[PAGE EXTRACT]

My goal is to build a model using pymc that explain the changes in the migration parameter depending on the covariates. If the migration parameter was simply an observation this would be simple. It would just be a linear model. The issue here is that the dependent variable is not an observation, it is an empirical known posterior. I could find the MAP of the migration and just plug it in as an observation in the pymc model. But then I lose the uncertainty of the migration posterior.

Is there any way I can find the posterior of the covariates using the already known empirical posterior of the migration using pymc3? Perhaps by utilizing pymc potential in a clever way?

I am not an expert in bayesian computation by any means. I apologize if this is a ludicrous question. :slight_smile:


Why not use pm.Interpolated? You’ll need one of these for each sample – something like

def gen_interp(name, vals, h=0.2, hw=1.5, k=25, plot=True, shape=1):
    xmx, xmn = np.max(vals), np.min(vals)
    xrange = xmx - xmn
    x_interp = np.linspace(xmn-h*xrange, xmx+h*xrange, k)
    y_interp = np.concatenate([[0], sp.stats.gaussian_kde(vals)(x_interp), [0]])
    w = hw*xrange
    x_interp = np.concatenate([[xmn-w], x_interp, [xmx+w]])
    if plot:
        plt.plot(x_interp, y_interp)
    return pm.Interpolated(name, x_interp, y_interp, shape=shape)

with pm.Model() as mod:
    randeff = pm.Normal('random', 0., 1.)
    migration_rnd = tt.zeros(n_sample, dtype=theano.config.floatX)
    for j in range(n_sample):
        migration_rnd = tt.set_subtensor(migration_rnd[j], 
                                         gen_interp('sample_%d' % j, sample_densities[j]))
    intercept = pm.Normal('intercept', 0., 1.)
    err_sd = pm.HalfNormal('err_sd', 1.)
    y_pred = pm.Deterministic('y', migration_rnd * randeff + intercept)
    y_obs = pm.Normal('lik', mu=y_pred, sd=err_sd, observed=Y)
    trace = pm.sample(500, tune=750, chains=9, cores=3, nuts_kwargs={'target_accept': 0.9, 'max_treedepth': 20})

or full gist:

And if the samples all share the same marginal density (i.e. it’s a population estimate) you can use

migration_rnd = gen_interp('sample_effs', x_migration_density, shape=(n_sample,))

as a shortcut

[/PAGE EXTRACT]
[ENTRIES PROVIDED]

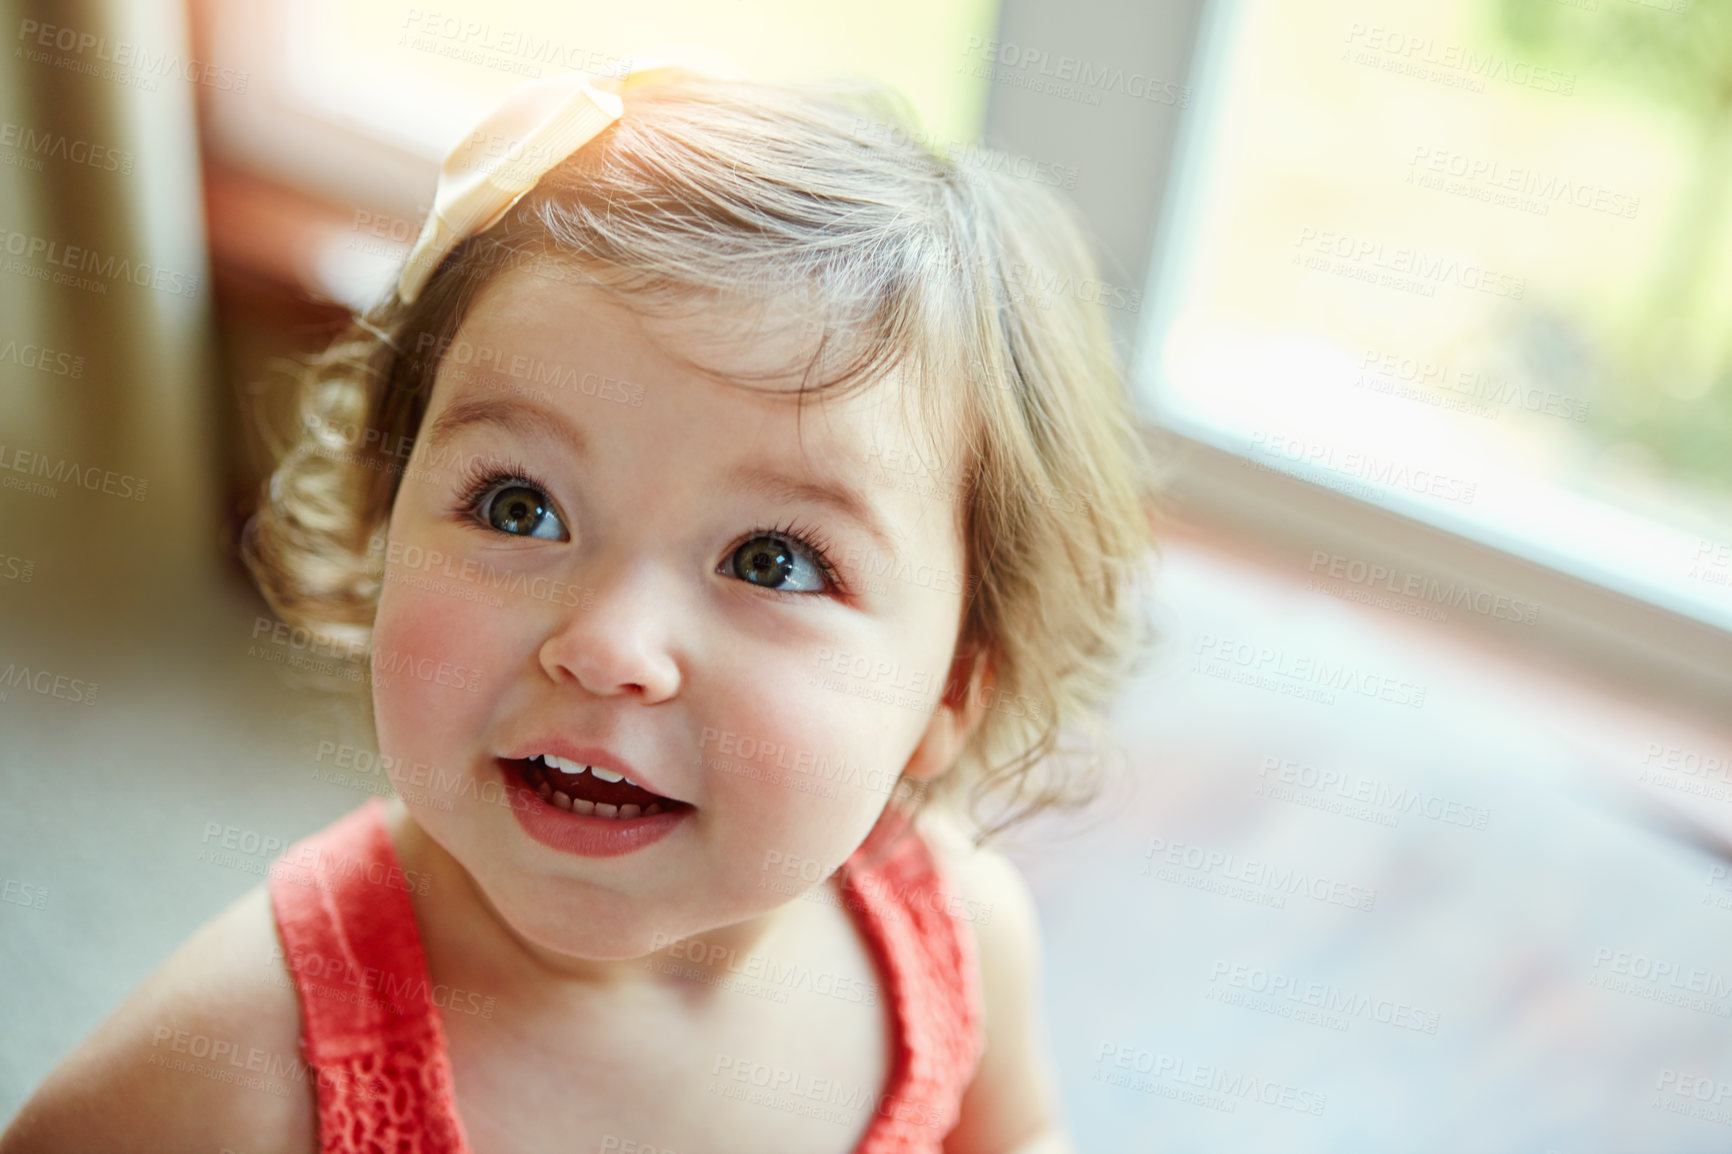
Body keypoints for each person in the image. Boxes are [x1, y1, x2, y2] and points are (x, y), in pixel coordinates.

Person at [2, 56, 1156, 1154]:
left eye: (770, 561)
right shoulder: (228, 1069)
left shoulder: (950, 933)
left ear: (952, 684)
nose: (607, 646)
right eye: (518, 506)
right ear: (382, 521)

[/ENTRIES PROVIDED]
[ENTRIES PROVIDED]

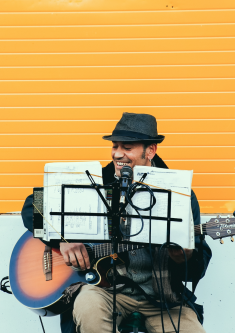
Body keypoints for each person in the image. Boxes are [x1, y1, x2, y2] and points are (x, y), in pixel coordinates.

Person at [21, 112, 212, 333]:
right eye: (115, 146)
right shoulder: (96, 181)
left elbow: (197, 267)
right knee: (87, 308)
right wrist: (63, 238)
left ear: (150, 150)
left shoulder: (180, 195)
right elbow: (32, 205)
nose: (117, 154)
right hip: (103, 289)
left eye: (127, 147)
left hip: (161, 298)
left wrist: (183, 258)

[/ENTRIES PROVIDED]

ASSIGNMENT 1 => Based on the pymc thread, mark each statement yes or no and quote the words that decide it: (a) The asker says that plugging in the MAP of the migration as an observation would lose the uncertainty of the migration posterior. (b) The reply recommends pm.Potential for the model. (c) The sampling call in the reply runs 9 chains.
ASSIGNMENT 2 => Reproduce the pymc thread word for word from "xrange = xmx" to "migration_rnd = tt.zeros(n_sample, dtype=theano.config.floatX)".

SOLUTION 1 =>
(a) Yes: "But then I lose the uncertainty of the migration posterior."
(b) No: "Why not use pm.Interpolated?"
(c) Yes: "chains=9"

SOLUTION 2 =>
xrange = xmx - xmn
    x_interp = np.linspace(xmn-h*xrange, xmx+h*xrange, k)
    y_interp = np.concatenate([[0], sp.stats.gaussian_kde(vals)(x_interp), [0]])
    w = hw*xrange
    x_interp = np.concatenate([[xmn-w], x_interp, [xmx+w]])
    if plot:
        plt.plot(x_interp, y_interp)
    return pm.Interpolated(name, x_interp, y_interp, shape=shape)

with pm.Model() as mod:
    randeff = pm.Normal('random', 0., 1.)
    migration_rnd = tt.zeros(n_sample, dtype=theano.config.floatX)